§ PROBLEMS TO WORK ON
- A) List every question Oldbee asks in the Burlington Bees thread.
- B) Answer these from the Burlington Bees thread:
(i) At what event did D Coates come across the team?
(ii) Where is the team apparently based?
(iii) How many more months does Oldbee say remain before baseball is played in Oldbee's area?
- C) Resume the Burlington Bees thread from where it stops.

§ TEXT PROVIDED
'''

# Burlington Bees Baseball team



## D Coates (Jan 6, 2006)

http://s196.photobucket.com/albums/aa190/Drew454/Burlington Bees/

While at "Royals Fanfest" this weekend with my son I ran across one of the Royals farm teams. They are apparently out of Burlington, Iowa. I quickly shot a couple of photos and sent them to my wife as a great Birthday gift idea (jersey) for her wonderful husband .


----------



## Oldbee (Sep 25, 2006)

Nice photos. Does your son play on the team? Are they playing baseball already in MO.?? Not here!! Three more months.  Those little league days go by fast.

I had to type in Burlington Bees in the PhB. search. Do you want to insert the exact link-- while you still can? .


----------



## D Coates (Jan 6, 2006)

'''

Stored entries
'''

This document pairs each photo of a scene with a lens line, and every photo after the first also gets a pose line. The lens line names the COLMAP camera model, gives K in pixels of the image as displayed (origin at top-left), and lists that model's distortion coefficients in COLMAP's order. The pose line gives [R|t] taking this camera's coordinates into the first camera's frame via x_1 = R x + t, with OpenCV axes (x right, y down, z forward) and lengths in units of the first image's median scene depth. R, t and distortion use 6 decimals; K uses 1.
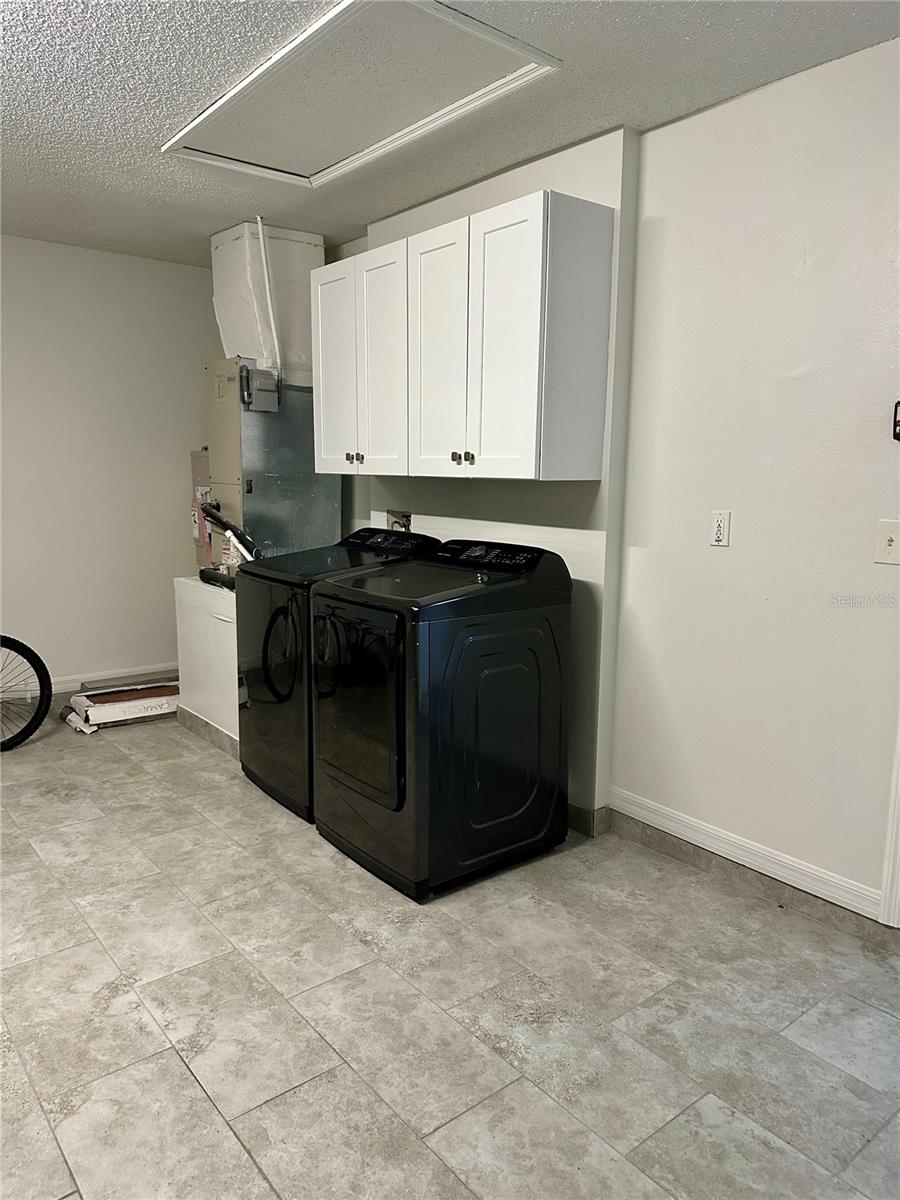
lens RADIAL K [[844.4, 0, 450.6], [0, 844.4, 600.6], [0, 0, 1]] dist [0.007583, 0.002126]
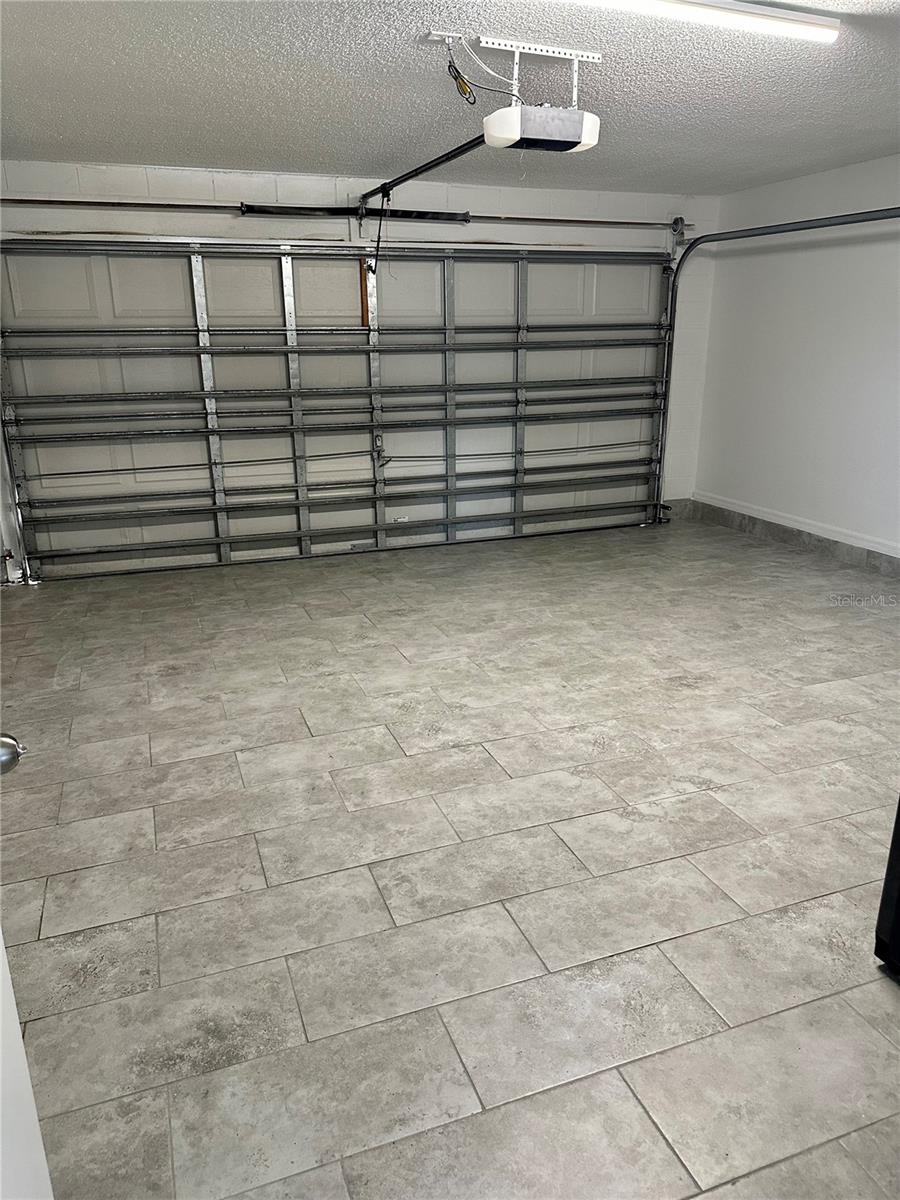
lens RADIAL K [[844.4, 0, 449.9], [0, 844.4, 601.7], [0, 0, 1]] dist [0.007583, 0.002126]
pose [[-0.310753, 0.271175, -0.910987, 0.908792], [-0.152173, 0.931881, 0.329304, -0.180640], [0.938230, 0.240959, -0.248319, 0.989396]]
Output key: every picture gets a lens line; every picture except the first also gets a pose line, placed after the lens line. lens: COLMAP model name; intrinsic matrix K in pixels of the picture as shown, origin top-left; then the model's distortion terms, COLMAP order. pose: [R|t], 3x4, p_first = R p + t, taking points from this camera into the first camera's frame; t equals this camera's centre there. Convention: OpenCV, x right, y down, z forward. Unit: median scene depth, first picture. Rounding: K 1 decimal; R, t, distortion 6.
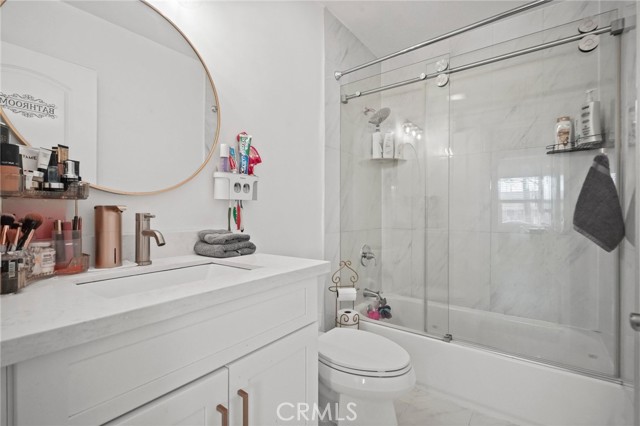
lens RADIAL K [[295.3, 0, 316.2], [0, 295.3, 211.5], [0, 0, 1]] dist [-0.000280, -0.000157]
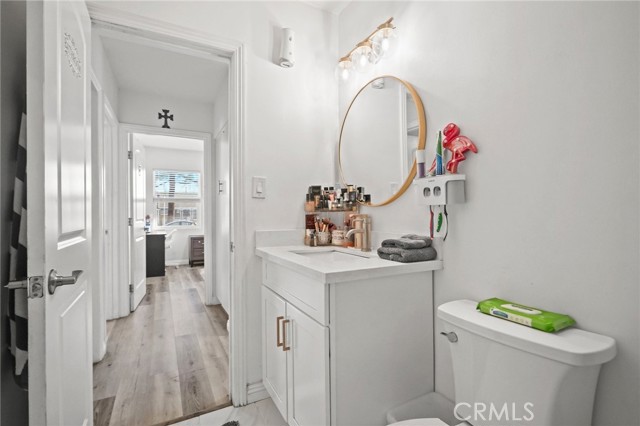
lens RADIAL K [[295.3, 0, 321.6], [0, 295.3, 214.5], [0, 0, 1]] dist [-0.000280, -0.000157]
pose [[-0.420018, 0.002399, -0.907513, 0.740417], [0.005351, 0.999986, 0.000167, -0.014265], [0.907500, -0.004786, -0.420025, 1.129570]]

'''
'''

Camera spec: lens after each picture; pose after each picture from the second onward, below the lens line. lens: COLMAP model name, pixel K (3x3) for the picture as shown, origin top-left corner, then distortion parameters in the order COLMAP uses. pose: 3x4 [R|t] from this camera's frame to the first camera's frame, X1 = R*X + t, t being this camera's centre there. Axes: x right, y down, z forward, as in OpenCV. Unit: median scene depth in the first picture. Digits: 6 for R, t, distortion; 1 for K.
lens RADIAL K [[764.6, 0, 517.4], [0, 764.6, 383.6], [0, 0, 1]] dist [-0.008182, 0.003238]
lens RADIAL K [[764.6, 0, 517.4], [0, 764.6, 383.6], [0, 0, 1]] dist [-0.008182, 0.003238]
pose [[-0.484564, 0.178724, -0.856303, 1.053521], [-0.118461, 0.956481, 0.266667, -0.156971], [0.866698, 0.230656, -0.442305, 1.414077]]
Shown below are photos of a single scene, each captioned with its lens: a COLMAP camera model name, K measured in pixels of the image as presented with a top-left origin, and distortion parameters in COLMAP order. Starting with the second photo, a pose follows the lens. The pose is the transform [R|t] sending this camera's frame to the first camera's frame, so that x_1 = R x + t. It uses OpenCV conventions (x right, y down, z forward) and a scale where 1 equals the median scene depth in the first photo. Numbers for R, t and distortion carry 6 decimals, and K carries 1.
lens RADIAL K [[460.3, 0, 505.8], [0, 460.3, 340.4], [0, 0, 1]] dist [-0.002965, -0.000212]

'''
'''

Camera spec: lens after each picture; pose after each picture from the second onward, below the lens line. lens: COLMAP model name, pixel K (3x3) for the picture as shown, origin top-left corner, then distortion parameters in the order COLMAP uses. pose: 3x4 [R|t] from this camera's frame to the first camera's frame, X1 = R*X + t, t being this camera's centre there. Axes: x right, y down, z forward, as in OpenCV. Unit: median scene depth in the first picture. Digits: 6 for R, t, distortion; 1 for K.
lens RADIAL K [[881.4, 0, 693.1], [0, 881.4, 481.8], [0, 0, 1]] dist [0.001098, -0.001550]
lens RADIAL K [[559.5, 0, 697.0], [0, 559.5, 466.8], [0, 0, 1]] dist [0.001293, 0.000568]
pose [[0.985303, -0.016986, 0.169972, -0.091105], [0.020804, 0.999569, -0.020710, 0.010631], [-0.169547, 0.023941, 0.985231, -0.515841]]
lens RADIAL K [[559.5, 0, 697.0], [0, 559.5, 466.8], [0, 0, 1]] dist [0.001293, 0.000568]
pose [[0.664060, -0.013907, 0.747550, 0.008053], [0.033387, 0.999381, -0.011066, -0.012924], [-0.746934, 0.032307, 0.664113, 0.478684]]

'''

§ ANSWERS IN ORDER
- A)
- Does your son play on the team?
- Are they playing baseball already in MO.??
- Do you want to insert the exact link-- while you still can?

- B)
(i) "Royals Fanfest"
(ii) Burlington, Iowa
(iii) Three

- C)
Woops... Nope, he's a huge sports fan and the company I work for has season tickets to the KC Royals. "Fanfest" is to get fans excited about the upcoming year. Bad team but a great stadium. I do help coach him in little league. It's a city league and he's 10. Ironically, one of the kids on his team is Ryan Howard's (Phillies) son. I didn't know this until he showed up and sign autographs at one of the games. He was really nice and had ice cream with all the boys. I was a little embarassed in that I'm not particularly baseball inclined and here I am coaching a serious Major League players son.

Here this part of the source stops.